ACTIVITY 1
Copy the FileMaker passage word for word, starting with "For simplicity and" and going on through "on this blog.".
ACTIVITY 2
Continue the passage on passing multiple parameters to FileMaker scripts, beginning right after its last sentence.

A common complaint about FileMaker ( is the lack of a native method to pass multiple parameters to a script. Many developers have tackled this problem using different methods, including include Word Count, Value Count, delimiting characters, and creating a dictionary. Read more at ( One of the most straightforward, stable and easy to use is a custom function from SeedCode (

For simplicity and clarity, we started with the SeedCode custom function, but changed the name from SeedCode_GetScriptParameter to MultiParam. The new name name is shorter, to the point, and reminds you what the function does. At DBHQ, we use this custom function in every database we create. It’s a building block which will be used in other script examples on this blog.

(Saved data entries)
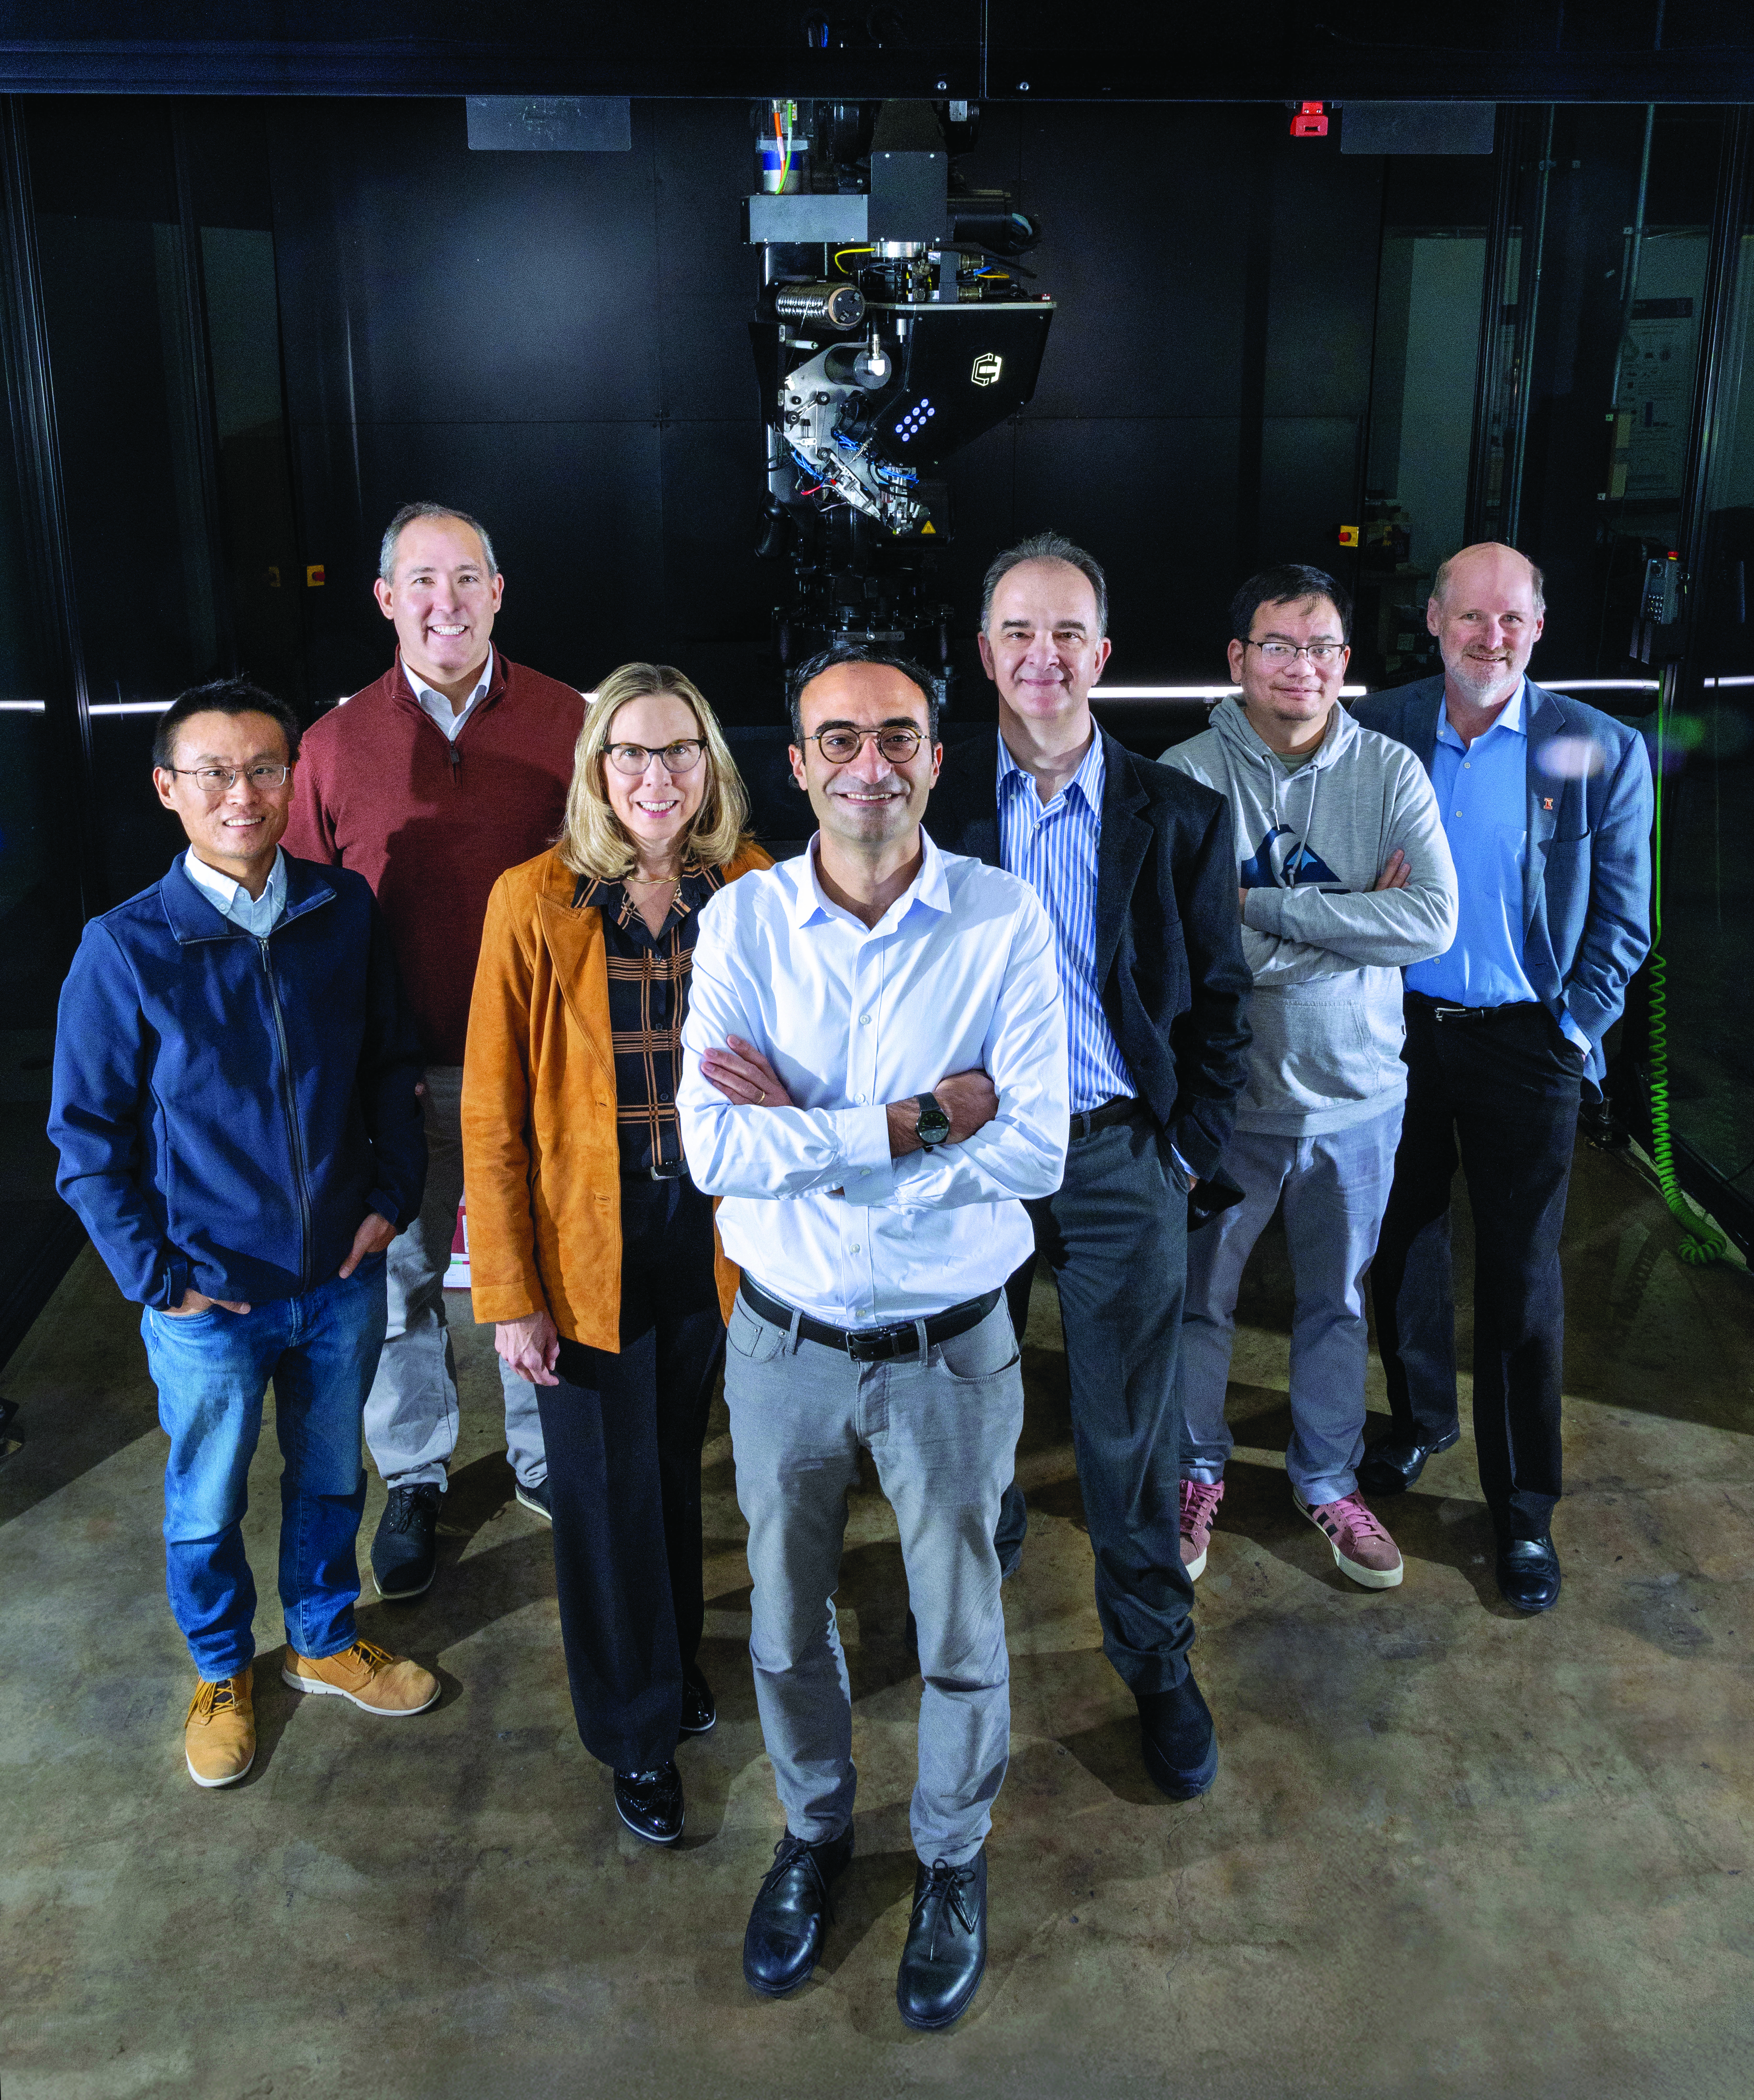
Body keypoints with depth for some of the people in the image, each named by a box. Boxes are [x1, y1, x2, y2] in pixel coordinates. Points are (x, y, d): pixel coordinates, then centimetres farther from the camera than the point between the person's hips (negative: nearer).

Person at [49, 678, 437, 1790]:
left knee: (332, 1476, 22)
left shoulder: (345, 912, -7)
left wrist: (394, 1191, -1)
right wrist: (156, 1275, -9)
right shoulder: (126, 949, -15)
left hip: (342, 1276, 3)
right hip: (210, 1296, -2)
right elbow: (87, 1136, -8)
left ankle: (327, 1638, 46)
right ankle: (224, 1673, 43)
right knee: (207, 1503, 17)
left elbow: (395, 1063, 6)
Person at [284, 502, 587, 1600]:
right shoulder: (337, 744, -1)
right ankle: (415, 1480, 34)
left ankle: (546, 1459, 36)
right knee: (400, 1280, 13)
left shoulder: (569, 724, -3)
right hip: (398, 1067, 1)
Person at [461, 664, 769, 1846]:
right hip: (588, 1245, -2)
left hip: (712, 1231, 2)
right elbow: (492, 1118, -10)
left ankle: (678, 1657, 47)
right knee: (607, 1489, 11)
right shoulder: (534, 904, -12)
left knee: (679, 1459, 21)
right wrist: (509, 1294, -10)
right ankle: (639, 1735, 33)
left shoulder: (750, 892, -5)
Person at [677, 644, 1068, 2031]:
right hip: (785, 1341, 2)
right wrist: (919, 1119, -23)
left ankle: (954, 1857, 43)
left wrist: (810, 1142, -20)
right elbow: (714, 1145, -19)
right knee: (788, 1619, 20)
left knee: (961, 1629, 16)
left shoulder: (1005, 920, -12)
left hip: (952, 1346, -1)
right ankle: (814, 1831, 48)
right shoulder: (744, 921, -9)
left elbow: (1037, 1149, -19)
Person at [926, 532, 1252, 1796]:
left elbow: (1221, 1002, 3)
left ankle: (1159, 1664, 28)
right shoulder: (935, 804, -3)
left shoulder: (1180, 817, -2)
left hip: (1123, 1161, 0)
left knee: (1132, 1438, 8)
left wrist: (1192, 1152, -2)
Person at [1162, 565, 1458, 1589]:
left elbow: (1436, 922, -18)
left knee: (1339, 1302, 19)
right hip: (1224, 1093, -2)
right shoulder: (1187, 775, -12)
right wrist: (1357, 919, -18)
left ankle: (1331, 1479, 41)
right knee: (1199, 1298, 15)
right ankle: (1198, 1472, 39)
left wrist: (1265, 905, -20)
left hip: (1356, 1095, 2)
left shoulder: (1392, 771, -5)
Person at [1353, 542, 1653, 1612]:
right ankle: (1421, 1419, 41)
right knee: (1403, 1242, 16)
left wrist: (1572, 1030, -7)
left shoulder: (1601, 750, -5)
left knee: (1522, 1277, 5)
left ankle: (1525, 1506, 20)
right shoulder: (1377, 730, -1)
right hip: (1396, 1034, 2)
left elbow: (1622, 923, 0)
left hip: (1522, 1045, -2)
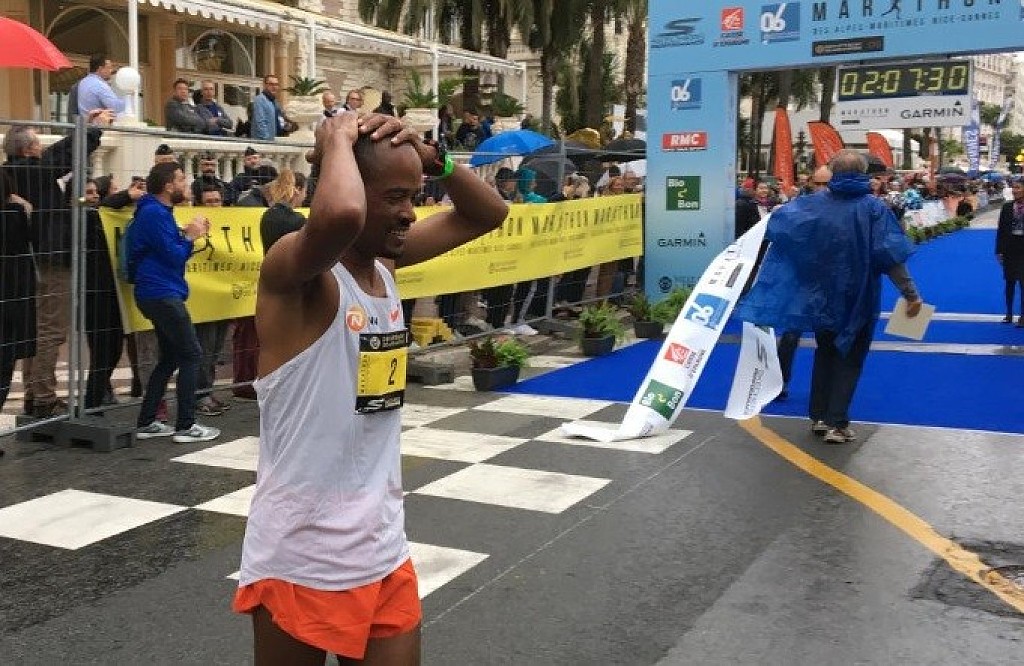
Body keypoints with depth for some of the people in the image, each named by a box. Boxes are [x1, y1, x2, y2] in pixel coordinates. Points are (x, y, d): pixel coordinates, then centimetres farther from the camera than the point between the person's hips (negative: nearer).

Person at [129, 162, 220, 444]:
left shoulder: (159, 212, 18)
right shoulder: (154, 214, -15)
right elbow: (173, 257, -18)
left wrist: (187, 235, 5)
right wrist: (191, 236, -4)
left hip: (161, 295, 11)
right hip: (163, 295, -11)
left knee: (170, 358, 15)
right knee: (192, 356, -7)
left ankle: (147, 423, 18)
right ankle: (186, 426, -4)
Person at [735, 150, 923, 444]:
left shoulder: (814, 204, -3)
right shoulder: (873, 207, -11)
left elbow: (777, 223, 1)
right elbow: (891, 254, -18)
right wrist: (910, 293, -16)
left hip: (823, 295, 3)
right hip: (858, 299, -3)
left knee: (825, 354, 20)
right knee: (849, 359, 7)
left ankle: (819, 417, 21)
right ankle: (837, 424, 1)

OUTPUT 1
For simplicity and clarity, we started with the SeedCode custom function, but changed the name from SeedCode_GetScriptParameter to MultiParam. The new name name is shorter, to the point, and reminds you what the function does. At DBHQ, we use this custom function in every database we create. It’s a building block which will be used in other script examples on this blog.

OUTPUT 2
In fact, because we do use MultiParam in every database we create, you’ll probably see us employ it even when a script only needs one parameter and Get ( ScriptParameter ) would suffice. The logic behind this is that it’s much easier to use MultiParam (even when you only have one parameter) than to go back and retrofit if you later decide that your script is going to need more than one parameter in certain circumstances.

The function lets you create name/value pairs, separated by a semicolon. First you pass the values into the script using the “optional script parameter” field when you specify the script you’re running. Type:

“action = start ; status = active”

In the code above, the word “action” is the name of a thing you’re passing. Its value is “start.” The semicolon marks the end of the first pair. Note that the spaces around the “=” and the semicolon are for legibility. If you just run the code together, the custom function will still work, but your parameter isn’t as easy to read.

After you’ve passed the parameters, you’ll use Set variable script steps, one for each parameter you’ve passed, to read and store the values within a script:

Set variable [$action = MultiParam ( “action” )]
Set variable [$status = MultiParam ( “status” )]


In this example, $action is will have a value of “start” and $status will have a value of “active”.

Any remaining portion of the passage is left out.